A new report from the University of Michigan’s Research Seminar in Quantitative Economics concludes that while we may be nearing the end of the worst decline, job growth in Michigan will continue to be virtually non-existent until 2011 — and it won’t exactly be going like gangbusters after that. The Detroit News reports:

“If our forecast proves correct, the job decline that started in mid-2000 would bottom out in the summer quarter of 2011, with an aggregate job loss of 937,000 over that 11-year period, or about one in every five jobs that existed at the beginning of the period,” said a statement from George Fulton, director of the seminar.

“By the end of 2011, auto manufacturing in Michigan is forecast to employ just over a quarter of the workers it had on its rolls in mid-2000,” he added.

Fulton and his colleagues forecast that Michigan will have lost 283,000 jobs by the New Year — the largest single year of job loss in at least 70 years, as long as the data have been collected.

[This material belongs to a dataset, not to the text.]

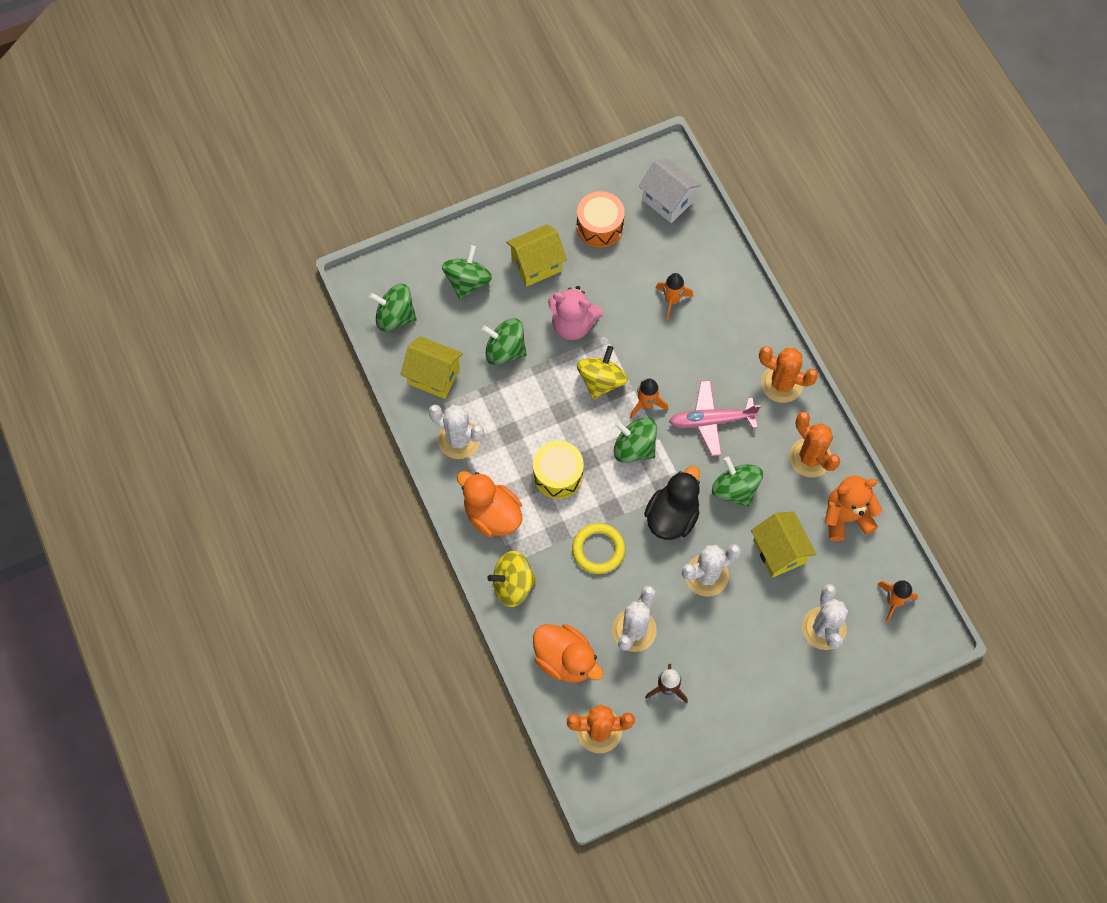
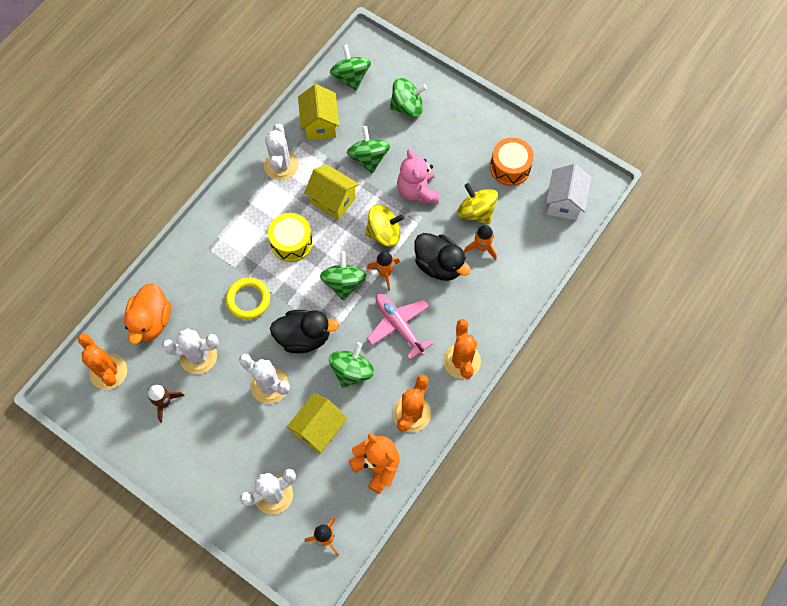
camera: 60 degrees right, 0 degrees up
(492, 514) = (236, 216): orange duck -> none
(513, 585) = (190, 257): yellow spinning top -> yellow spinning top (476, 212)
(536, 265) = (450, 143): yellow house -> yellow house (333, 200)
(667, 349) = (439, 265): none -> black duck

Job losses will shrink to 85,000 in 2010 and 36,000 in 2011.

By the time it’s all over, Michigan will have recorded 11 straight years of job losses after averaging 58,000 new jobs annually in the preceding 30 years. But the U-M economists say the end of the worst may be near.

So is the glass half full because the worst is over? Or half empty because the losses are unlikely to reverse themselves? We may have to face the unpleasant fact that the glass is twice as big as it needs to be to hold the number of jobs we’re going to have for the foreseeable future.